Although mortality due to hypertension has increased or even decreased in some years during the study period, this does not mean that the prevalence of hypertension has decreased, but rather that the impact of factors such as medical treatment, treatment adherence or preventive health programs may have a positive effect in reducing overall mortality due to hypertension31,32. On the other hand, increased mortality due to the underlying cause of kidney disease and cardiovascular risks may be related to increased salt intake or to an increase in the incidence of chronic kidney disease due to cardio-metabolic comorbidities31,33. In 2013, the World Health Assembly agreed on nine voluntary global goals for the prevention and control of non-communicable diseases and a target to reduce the average salt intake by 30% by 202534. Our results showed an effect in the period studied; however, since causes are etherogeneous, we do not have sufficient evidence to associate this effect to any specific cause.

It is important to highlight that our results are based on the documentation of the underlying causes of death on death certificates, which may be prone to bias and unreliability. Failures in the completion of the death certificates could have interfered with the appropriate coding of the death cause, due to the fact that physicians sometimes downplay the importance of the sequence of events leading to death35. In addition, our results could have been affected by delay or misclassification bias due to recording the final event of death on a death certificate, for example, a heart attack, rather than the leading cause of death. Additionally, the lack of clinical and socioeconomic background data limited the analysis.

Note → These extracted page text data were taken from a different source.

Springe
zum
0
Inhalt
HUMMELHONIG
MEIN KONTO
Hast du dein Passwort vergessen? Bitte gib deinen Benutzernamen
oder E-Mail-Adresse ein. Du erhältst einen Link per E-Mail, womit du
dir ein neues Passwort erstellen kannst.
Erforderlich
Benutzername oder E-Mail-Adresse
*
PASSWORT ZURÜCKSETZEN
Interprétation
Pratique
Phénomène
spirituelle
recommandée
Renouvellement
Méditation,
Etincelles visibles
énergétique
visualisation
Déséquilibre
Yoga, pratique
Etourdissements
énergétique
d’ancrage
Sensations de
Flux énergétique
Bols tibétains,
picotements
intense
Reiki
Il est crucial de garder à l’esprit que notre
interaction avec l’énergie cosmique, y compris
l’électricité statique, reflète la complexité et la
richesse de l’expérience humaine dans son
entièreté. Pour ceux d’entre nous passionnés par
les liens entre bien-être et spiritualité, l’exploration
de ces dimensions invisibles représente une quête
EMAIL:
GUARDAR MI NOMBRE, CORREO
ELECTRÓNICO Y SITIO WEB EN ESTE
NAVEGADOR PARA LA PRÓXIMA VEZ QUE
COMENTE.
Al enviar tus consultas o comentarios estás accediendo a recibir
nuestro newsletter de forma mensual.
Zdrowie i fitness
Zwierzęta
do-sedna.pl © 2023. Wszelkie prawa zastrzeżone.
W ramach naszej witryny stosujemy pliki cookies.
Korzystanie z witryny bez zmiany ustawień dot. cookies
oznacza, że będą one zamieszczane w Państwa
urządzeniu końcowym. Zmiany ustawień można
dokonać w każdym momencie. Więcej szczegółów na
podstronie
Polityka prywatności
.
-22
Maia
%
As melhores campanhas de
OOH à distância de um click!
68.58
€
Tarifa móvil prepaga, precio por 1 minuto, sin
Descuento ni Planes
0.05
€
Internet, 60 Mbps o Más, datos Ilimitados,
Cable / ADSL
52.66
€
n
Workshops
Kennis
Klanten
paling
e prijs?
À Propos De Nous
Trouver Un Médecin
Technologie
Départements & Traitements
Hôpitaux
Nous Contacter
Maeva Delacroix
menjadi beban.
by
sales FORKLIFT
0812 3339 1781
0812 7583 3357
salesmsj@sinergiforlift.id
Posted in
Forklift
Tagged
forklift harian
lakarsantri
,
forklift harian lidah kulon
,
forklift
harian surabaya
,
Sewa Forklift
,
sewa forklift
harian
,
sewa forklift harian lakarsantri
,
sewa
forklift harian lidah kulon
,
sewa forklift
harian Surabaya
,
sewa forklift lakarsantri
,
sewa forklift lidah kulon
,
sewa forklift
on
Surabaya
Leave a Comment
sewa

In conclusion, we observed that from 1998 to 2018, age-adjusted mortality rates due to hypertension were higher in women than compared to men. Similarly, the risk of hypertension-related mortality was doubled in men compared to women in recent cohorts. Among the underlying causes of mortality due to hypertension, hypertensive kidney disease has become the leading underlying cause of death with an average growth over the entire study period and a higher impact among men. Our results show that mortality rates due to hypertension continue to grow and indicate an alarming trend of mortality shifting towards younger ages, with sex-based disparities in absolute numbers and in changing trends.